High Season (Chloé Thévenin & Ben Shemie), The Call (Permanent Vacations)
Dans le Paris des années 2000 (celui du feu Pulp, du Rex, de la techno qui fait danser Paris et se forger les communautés en marge), émergea Chloé, devenue entre-temps bien plus que la DJ d’une techno qui clube, mais la productrice d’une techno qui pense, qui transcende, qui boucle. Dans le Montréal des années 2010, dans les basques de Constellations Records ou de Secretly Canadian, émergea Ben Shemie à la tête de Suuns, projet de rock noisy, psyché, kraut, technoïde, transcendé, fait de boucles interminables et des convulsions vocales de son chanteur et leader. En 2017, Chloé et Ben collaborèrent pour la première fois sur l’album solo de la Française, et cette rencontre donna « Recall », l’un des morceaux les plus forts (avec le crépusculaire « The Dawn ») du disque Endless Revisions. En 2023, revoilà le duo embarqué sous un nom d’album évocateur, The Call, comme une manière de formuler l’attraction évidente entre les sons de ces deux grandes figures des musiques alternatives francophones qui forment ensemble dix morceaux pour danser dans le noir, les muscles relâchés, le cerveau qui continue à fonctionner mais qui le fait en pilote-automatique, voguant du béton au plafond. Un trip ultra-créatif, instinctif et spontané.
Dom La Nena, Leon (Sabia)
Autre duo immanquable de la semaine, celui formé par Dom La Nena et par Leon, qui n’est autre que le surnom de… son violoncelle. Dans ce quatrième album qui paraît deux ans après le très remarqué Tempo (2021), la Brésilienne engage un dialogue intime, intense et instrumental avec cet instrument qui l’a toujours portée. Elle se concentre, lit-on, sur « sa matière, ses textures, ses nuances, sa capacité à créer des mondes et à les habiter ». Une histoire d’amour qui finira forcément bien puisque entre la musicienne et l’instrument, il n’y a en réalité qu’une seule et même personne. Celle d’une artiste qui aime et d’un instrument qui formule cet amour.

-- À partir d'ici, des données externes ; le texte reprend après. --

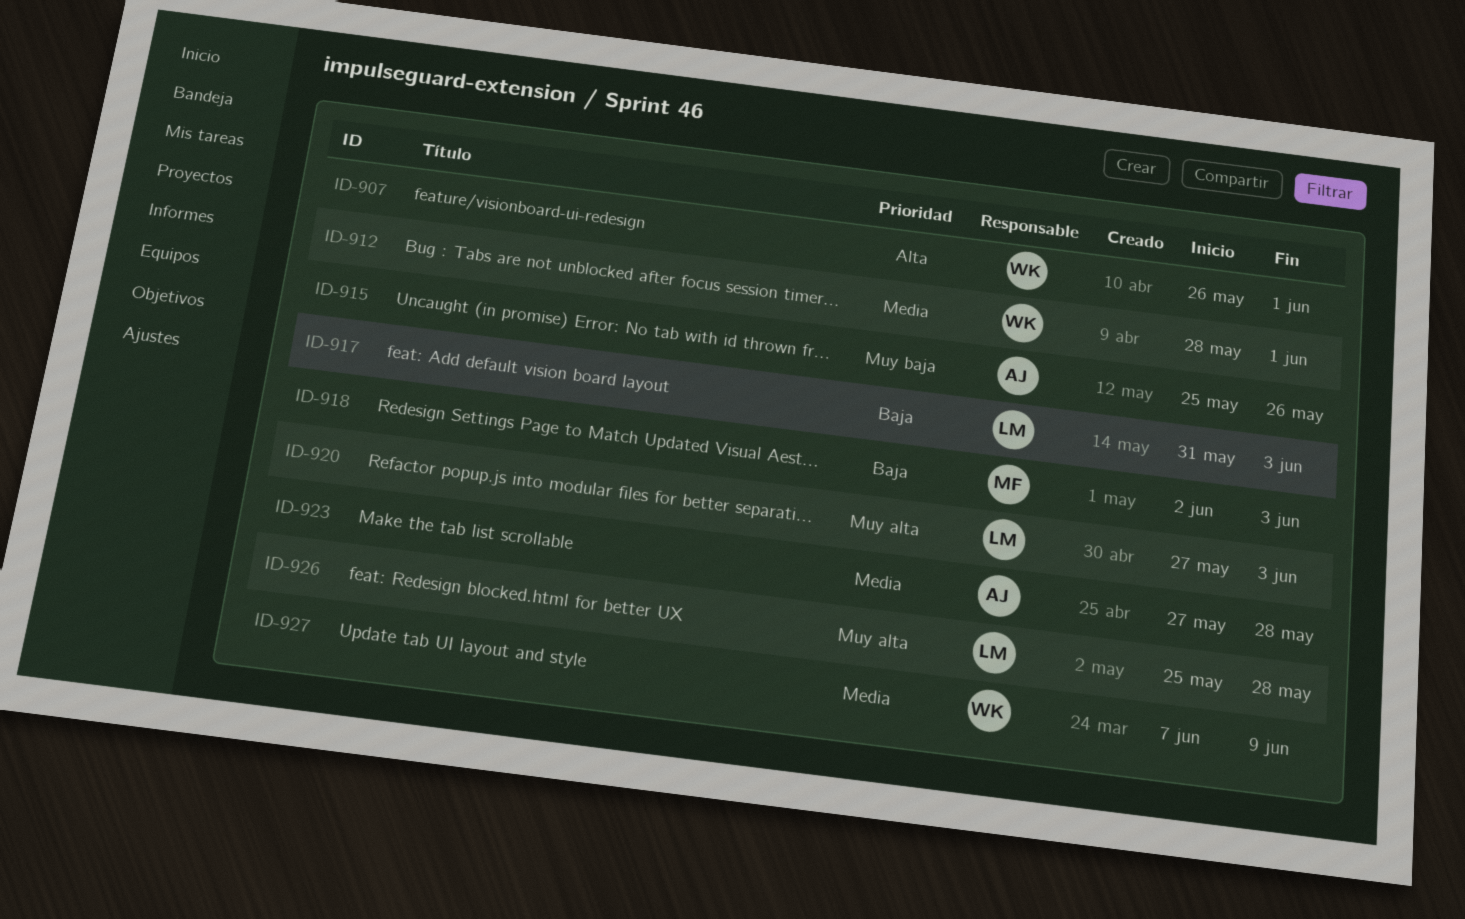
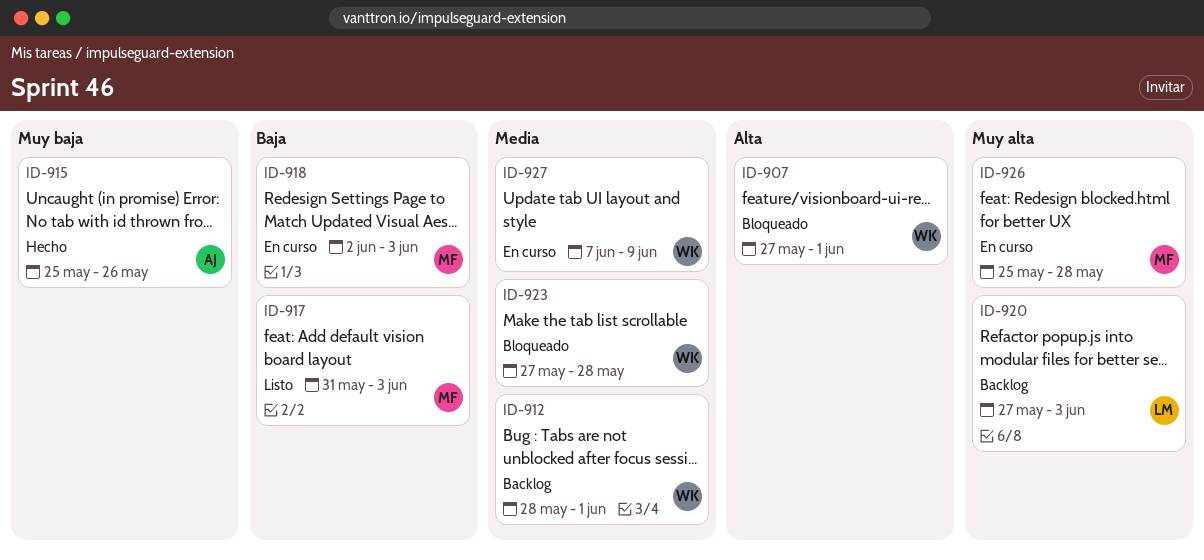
ID-907, start: May 26 -> May 27
ID-917, owner: LM -> MF
ID-923, owner: AJ -> WK
ID-926, owner: LM -> MF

Moodoïd, PrimaDonna vol. 2 (Because Music)
Proposer une chanson pop… avec un twist. Voilà la visée de la collection PrimaDonna, la série d’EP défendue par Pablo Padovani et son projet Moodoïd, dont le deuxième volet sort aujourd’hui. Après des featurings avec Juliette Armanet, Say Lou Lou ou Melody’s Echo Chamber, le musicien, chanteur et réal s’entoure cette fois de l’Espagnole DORA, de la Japonaise ZOMBIE-CHANG ou de la franco-finlandaise « Prudence » Olivia Merilahti (chanteuse de The Do) pour un disque où la pop se fait discoïde, funk, psyché. Infernale, aussi, avec le climax de l’EP, « Lucifer », pacte avec une entité diabolique dont il faut se rappeler qu’avant d’habiter les enfers, elle habitait les cieux.